2011 gingen Syrer gegen Assad auf die Straße, der schlug hart zu. Heute ist Syrien de facto dreigeteilt. Assads Anhänger beherrschen den Süden, das Zentrum und die Mittelmeerküste im Westen. Dazu gehören auch die wichtigsten Städte wie Damaskus oder Aleppo. Doch weil Syrien international isoliert ist, bleibt die Wirtschaftslage schlecht. Der Regierung fehlt zudem das Geld für den Wiederaufbau.

Im Norden und Nordosten haben die Kurden ein riesiges Gebiet an der Grenze zur Türkei und zum Irak unter Kontrolle, in dem sie eine Selbstverwaltung errichtet haben. Assads Regierung besitzt hier keine Macht. Und dann sind da noch die Gebiete im Nordwesten, in denen die Rebellen das Sagen haben, vorneweg um die Stadt Idlib, das letzte große Territorium der Assad-Gegner.

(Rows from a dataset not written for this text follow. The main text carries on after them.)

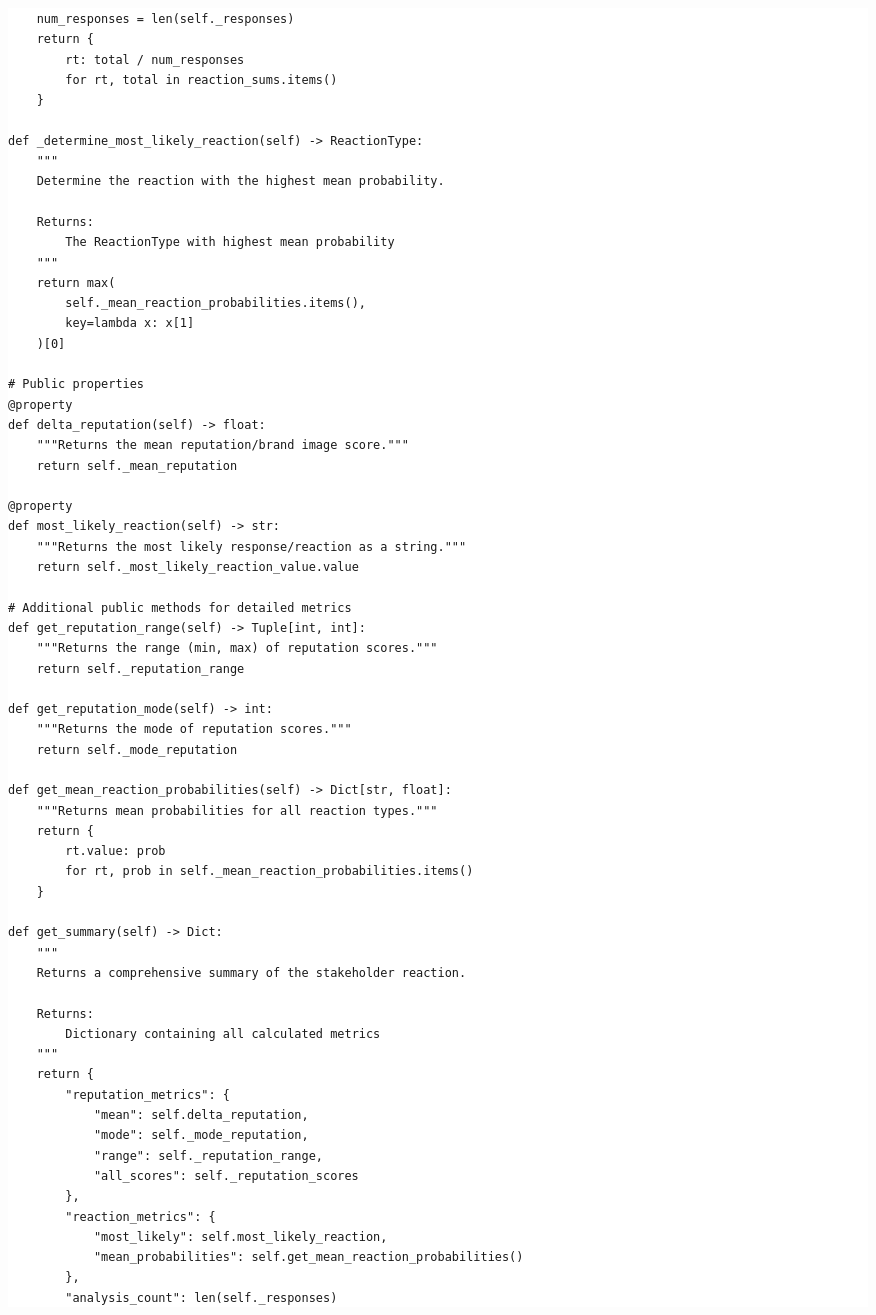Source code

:         num_responses = len(self._responses)
        return {
            rt: total / num_responses 
            for rt, total in reaction_sums.items()
        }
    
    def _determine_most_likely_reaction(self) -> ReactionType:
        """
        Determine the reaction with the highest mean probability.
        
        Returns:
            The ReactionType with highest mean probability
        """
        return max(
            self._mean_reaction_probabilities.items(),
            key=lambda x: x[1]
        )[0]
    
    # Public properties
    @property
    def delta_reputation(self) -> float:
        """Returns the mean reputation/brand image score."""
        return self._mean_reputation
    
    @property
    def most_likely_reaction(self) -> str:
        """Returns the most likely response/reaction as a string."""
        return self._most_likely_reaction_value.value
    
    # Additional public methods for detailed metrics
    def get_reputation_range(self) -> Tuple[int, int]:
        """Returns the range (min, max) of reputation scores."""
        return self._reputation_range
    
    def get_reputation_mode(self) -> int:
        """Returns the mode of reputation scores."""
        return self._mode_reputation
    
    def get_mean_reaction_probabilities(self) -> Dict[str, float]:
        """Returns mean probabilities for all reaction types."""
        return {
            rt.value: prob 
            for rt, prob in self._mean_reaction_probabilities.items()
        }
    
    def get_summary(self) -> Dict:
        """
        Returns a comprehensive summary of the stakeholder reaction.
        
        Returns:
            Dictionary containing all calculated metrics
        """
        return {
            "reputation_metrics": {
                "mean": self.delta_reputation,
                "mode": self._mode_reputation,
                "range": self._reputation_range,
                "all_scores": self._reputation_scores
            },
            "reaction_metrics": {
                "most_likely": self.most_likely_reaction,
                "mean_probabilities": self.get_mean_reaction_probabilities()
            },
            "analysis_count": len(self._responses)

Nirgendwo ist die Lage so dramatisch wie hier. Rund drei Millionen Menschen leben in der Region, fast die Hälfte Vertriebene. Seit Monaten ringen die Kriegsgegner um Idlib: auf der einen Seite die Regierung mit ihrem engen Verbündeten Russland, auf der anderen Seite die Rebellen mit der Türkei als Unterstützter. Assad hat das Ziel ausgegeben, das ganze Land bis zum letzten Fußbreit wieder einzunehmen. Doch eine neue Offensive könnte die nächste humanitäre Katastrophe bedeuten, da Hunderttausende versuchen würden, in die Türkei zu kommen.

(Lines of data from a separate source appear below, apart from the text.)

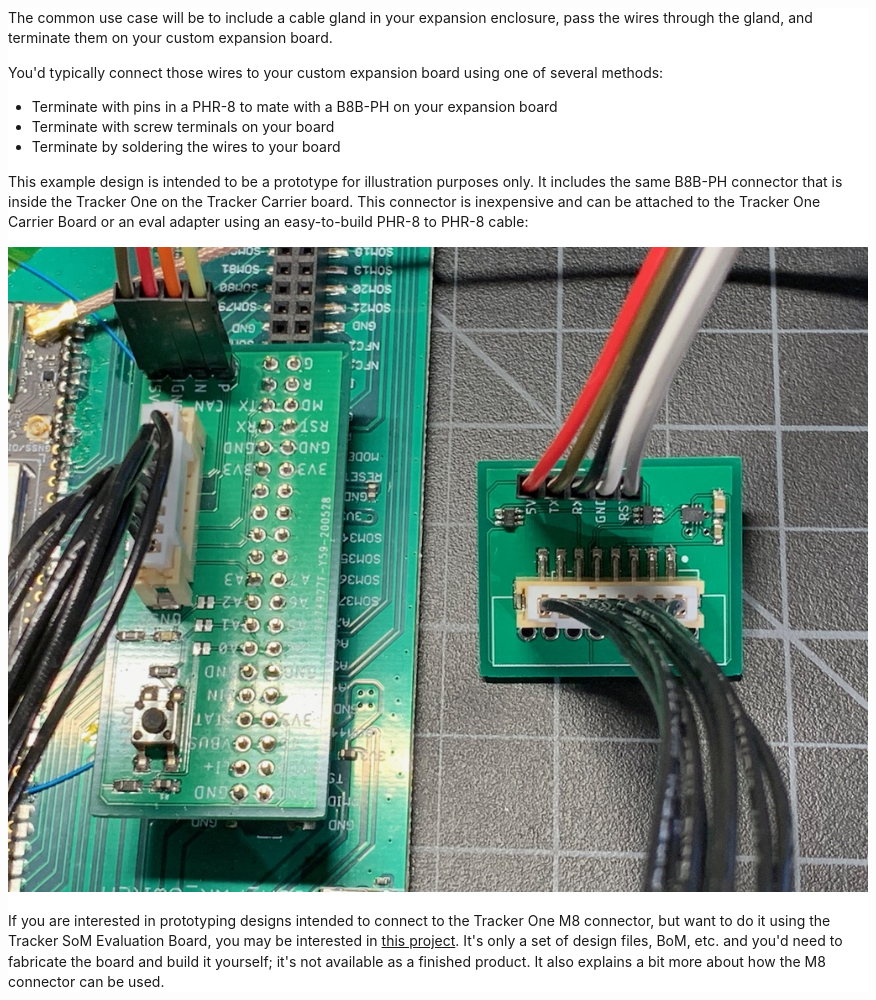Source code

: The common use case will be to include a cable gland in your expansion enclosure, pass the wires through the gland, and terminate them on your custom expansion board.

You'd typically connect those wires to your custom expansion board using one of several methods:

- Terminate with pins in a PHR-8 to mate with a B8B-PH on your expansion board
- Terminate with screw terminals on your board
- Terminate by soldering the wires to your board

This example design is intended to be a prototype for illustration purposes only. It includes the same B8B-PH connector that is inside the Tracker One on the Tracker Carrier board. This connector is inexpensive and can be attached to the Tracker One Carrier Board or an eval adapter using an easy-to-build PHR-8 to PHR-8 cable:

![Adapter](images/adapter.jpg)

If you are interested in prototyping designs intended to connect to the Tracker One M8 connector, but want to do it using the Tracker SoM Evaluation Board, you may be interested in [this project](https://github.com/rickkas7/M8-Eval-Adapter). It's only a set of design files, BoM, etc. and you'd need to fabricate the board and build it yourself; it's not available as a finished product. It also explains a bit more about how the M8 connector can be used.
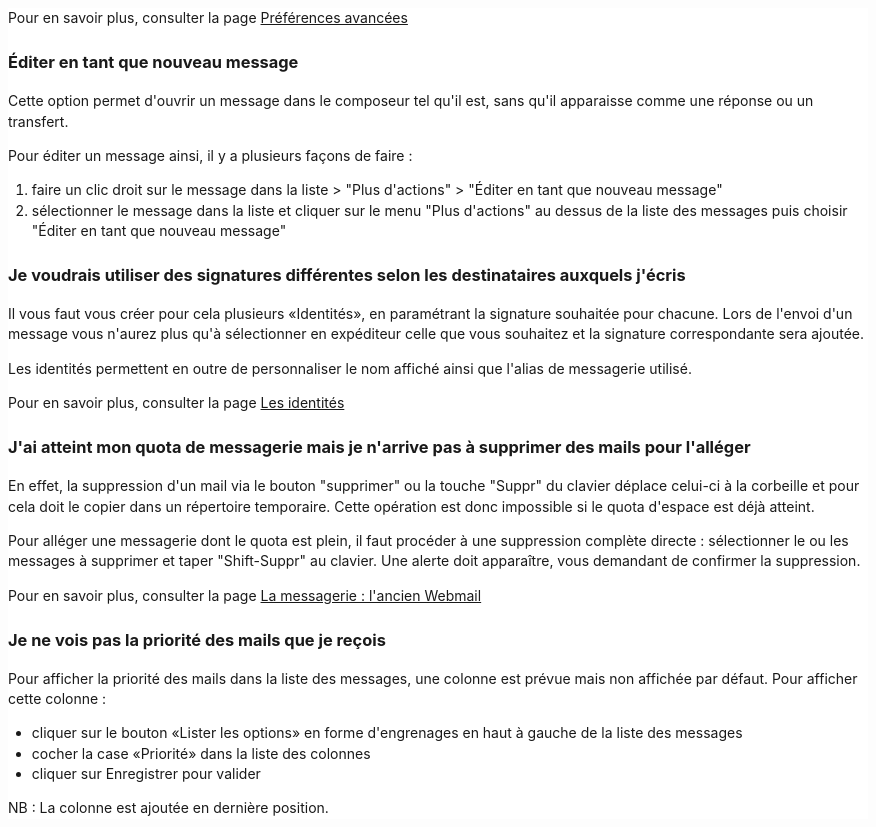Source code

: 
Pour en savoir plus, consulter la page [Préférences avancées](/Guide_de_l_utilisateur/La_messagerie/Préférences_de_messagerie/Préférences_avancées/)

### Éditer en tant que nouveau message

Cette option permet d'ouvrir un message dans le composeur tel qu'il est, sans qu'il apparaisse comme une réponse ou un transfert.

Pour éditer un message ainsi, il y a plusieurs façons de faire :

1. faire un clic droit sur le message dans la liste > "Plus d'actions" > "Éditer en tant que nouveau message"
2. sélectionner le message dans la liste et cliquer sur le menu "Plus d'actions" au dessus de la liste des messages puis choisir "Éditer en tant que nouveau message"


### Je voudrais utiliser des signatures différentes selon les destinataires auxquels j'écris

Il vous faut vous créer pour cela plusieurs «Identités», en paramétrant la signature souhaitée pour chacune. Lors de l'envoi d'un message vous n'aurez plus qu'à sélectionner en expéditeur celle que vous souhaitez et la signature correspondante sera ajoutée.

Les identités permettent en outre de personnaliser le nom affiché ainsi que l'alias de messagerie utilisé.

Pour en savoir plus, consulter la page [Les identités](/Guide_de_l_utilisateur/La_messagerie/Les_identités/)

### J'ai atteint mon quota de messagerie mais je n'arrive pas à supprimer des mails pour l'alléger

En effet, la suppression d'un mail via le bouton "supprimer" ou la touche "Suppr" du clavier déplace celui-ci à la corbeille et pour cela doit le copier dans un répertoire temporaire. Cette opération est donc impossible si le quota d'espace est déjà atteint.

Pour alléger une messagerie dont le quota est plein, il faut procéder à une suppression complète directe : sélectionner le ou les messages à supprimer et taper "Shift-Suppr" au clavier. Une alerte doit apparaître, vous demandant de confirmer la suppression.

Pour en savoir plus, consulter la page [La messagerie : l'ancien Webmail](/Guide_de_l_utilisateur/La_messagerie/)

### Je ne vois pas la priorité des mails que je reçois

Pour afficher la priorité des mails dans la liste des messages, une colonne est prévue mais non affichée par défaut. Pour afficher cette colonne :

- cliquer sur le bouton «Lister les options» en forme d'engrenages en haut à gauche de la liste des messages
- cocher la case «Priorité» dans la liste des colonnes
- cliquer sur Enregistrer pour valider


NB : La colonne est ajoutée en dernière position.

Im September einigten sich Russlands Präsident Wladimir Putin und der türkische Staatschef Recep Tayyip Erdogan im Badeort Sotschi am Schwarzen Meer auf eine Pufferzone für Idlib. Doch die Halbwertszeit von Einigungen für Syrien ist kurz. Assads Truppen begannen Ende April mit Angriffen, auch russische Jets bombardieren dort immer wieder Ziele. Erst in dieser Woche scheiterte eine neue Waffenruhe.

Dominiert wird die Region in Idlib von der Al-Qaida-nahen Miliz Haiat Tahrir al-Scham (HTS). Damaskus und Moskau argumentieren, sie bekämpften dort Terroristen. Die Rebellen halten dagegen, die Terroristen säßen in Damaskus.

Weder ist eine militärische Lösung noch eine politische in Sicht. Längst hätte der vereinbarte Verfassungsausschuss zusammentreten sollen. Doch bisher konnten sich Regierung und Rebellen nicht auf die Besetzung des Gremiums einigen.

Fast genauso weit gehen die Interessen im Norden auseinander, wo die Türken die kurdische Selbstverwaltung mit Widerwillen betrachten, weil sie darin eine Vorstufe für einen eigenen kurdischen Staat sehen. Die dort herrschende YPG-Miliz hält Ankara zudem für einen syrischen Ableger der verbotenen kurdischen Arbeiterpartei PKK – und damit für eine Terrororganisation. Erst in dieser Woche drohte Erdogan mit einer Militärintervention. Das wiederum stellt die USA vor Probleme, denn die YPG ist in Syrien Washingtons wichtigster Partner im Kampf gegen den IS. Die US-Armee hat dort weiter eigene Soldaten im Einsatz. Beide Seiten einigten sich jetzt im Prinzip auf eine Sicherheitszone entlang der Grenze. Doch wie die genau aussehen soll, ist völlig unklar. Und dann ist da noch der IS der auf ein Comeback hofft.